* **TASK ITEM**
Recast the lines below as a Markdown table with two columns, Row and Line, giving each line a row number. Drop the blank lines and leave the pictures out.

######

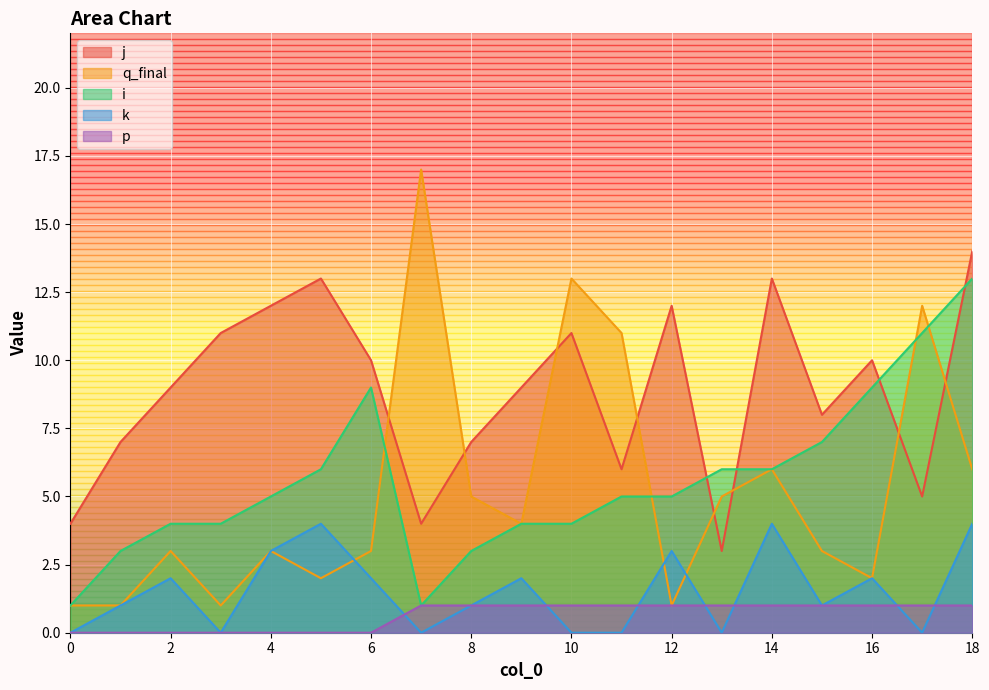

Which category has the highest value across all series?

7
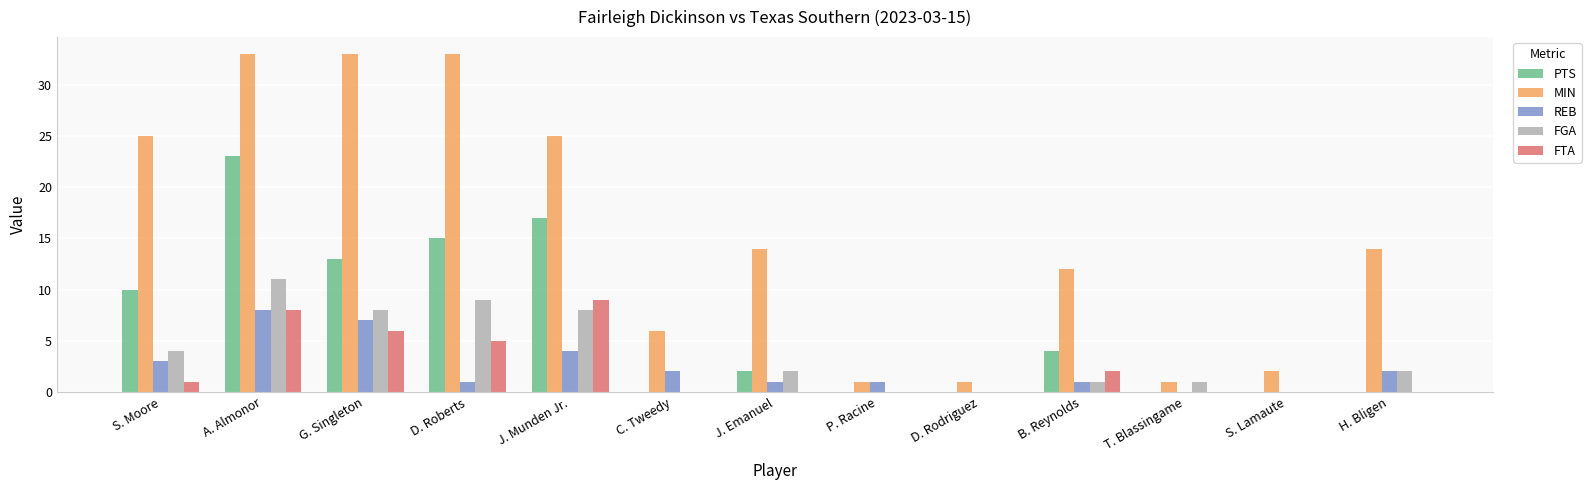

How many groups of bars are there?

13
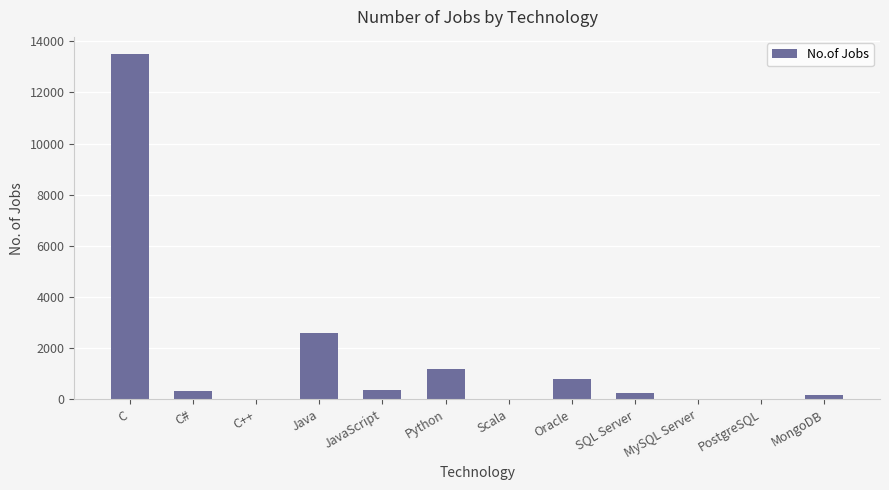

What is the sum of the values at C# and Python?

1506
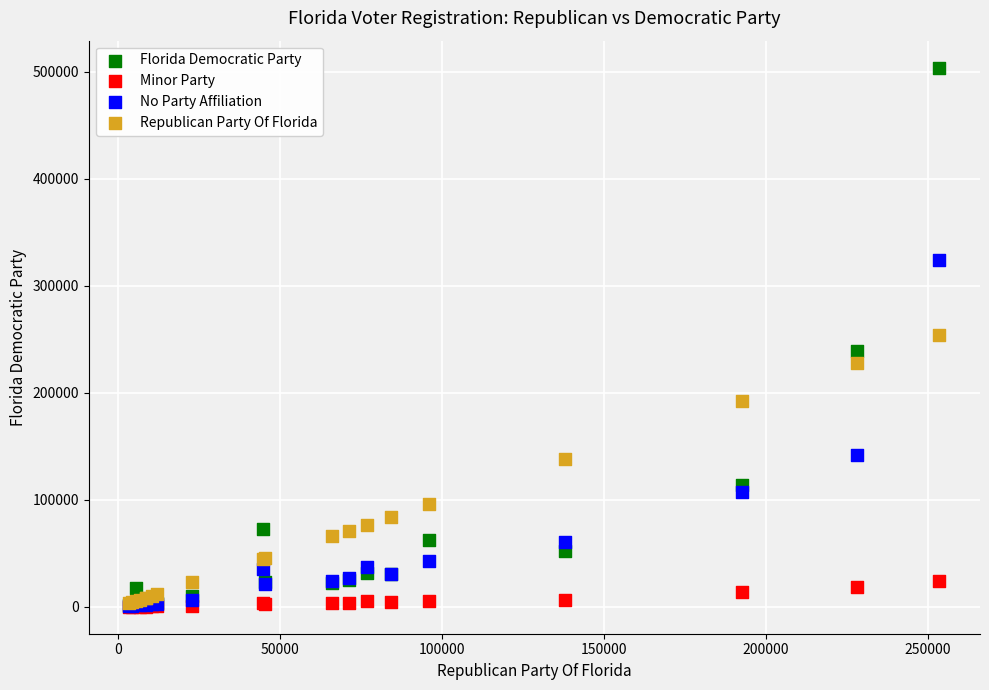

Which series reaches the maximum Y coordinate?

Florida Democratic Party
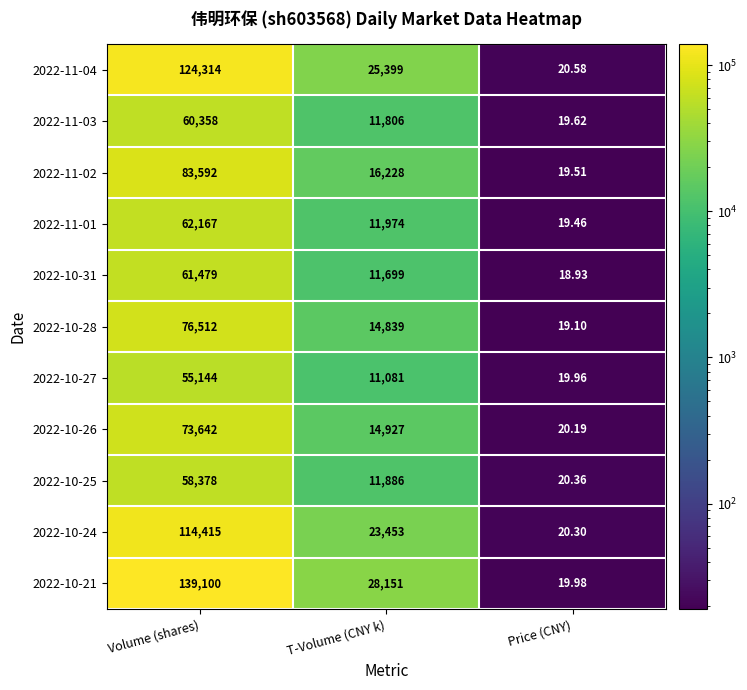

Rank the categories by 2022-10-26 value from lowest to highest.

Price (CNY), T-Volume (CNY k), Volume (shares)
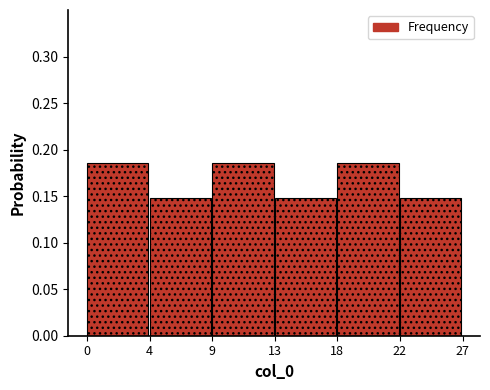

True or false: the data shows 0.3 at 9.

False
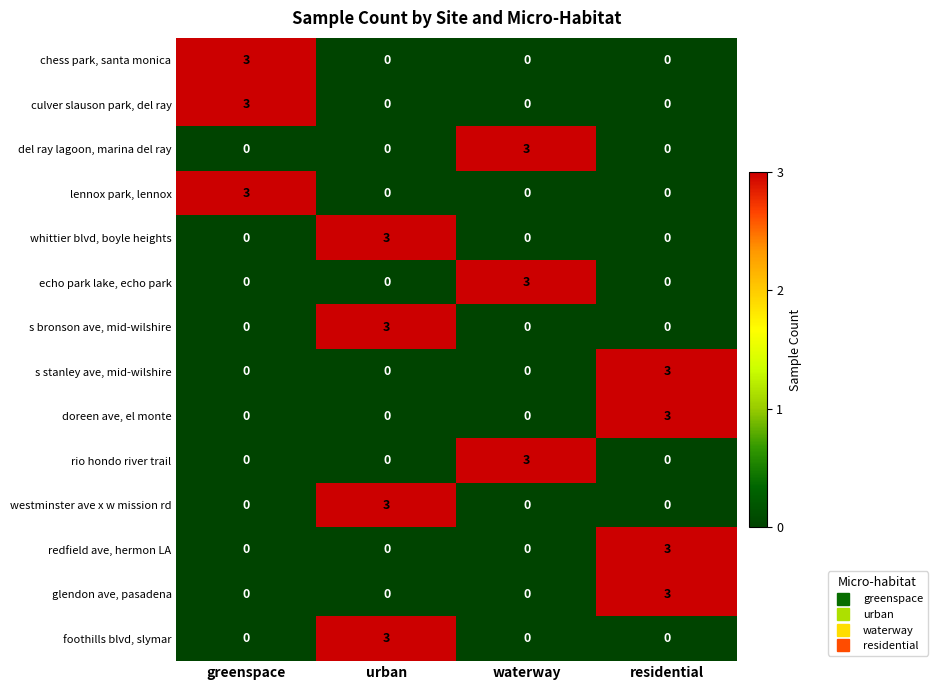

What is the difference between the highest and lowest values at waterway?

3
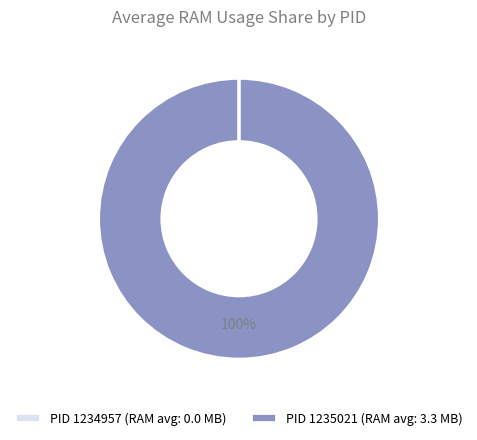

What is the majority slice?

PID 1235021 (RAM avg: 3.3 MB)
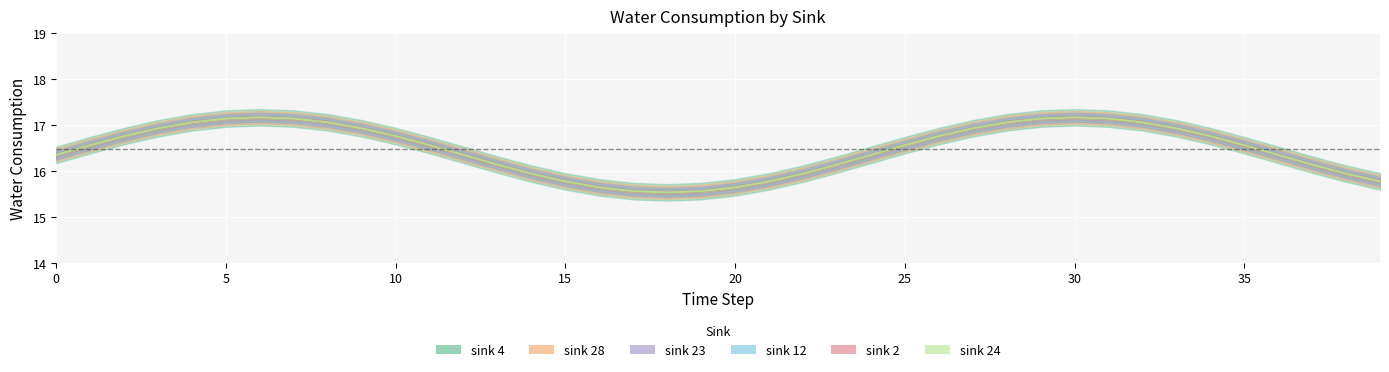

Which series changed the most between 12 and 23?

sink_4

######

* **REPLY**
| Row | Line |
|---|---|
| 1 | Which category has the highest value across all series? |
| 2 | 7 |
| 3 | How many groups of bars are there? |
| 4 | 13 |
| 5 | What is the sum of the values at C# and Python? |
| 6 | 1506 |
| 7 | Which series reaches the maximum Y coordinate? |
| 8 | Florida Democratic Party |
| 9 | Rank the categories by 2022-10-26 value from lowest to highest. |
| 10 | Price (CNY), T-Volume (CNY k), Volume (shares) |
| 11 | True or false: the data shows 0.3 at 9. |
| 12 | False |
| 13 | What is the difference between the highest and lowest values at waterway? |
| 14 | 3 |
| 15 | What is the majority slice? |
| 16 | PID 1235021 (RAM avg: 3.3 MB) |
| 17 | Which series changed the most between 12 and 23? |
| 18 | sink_4 |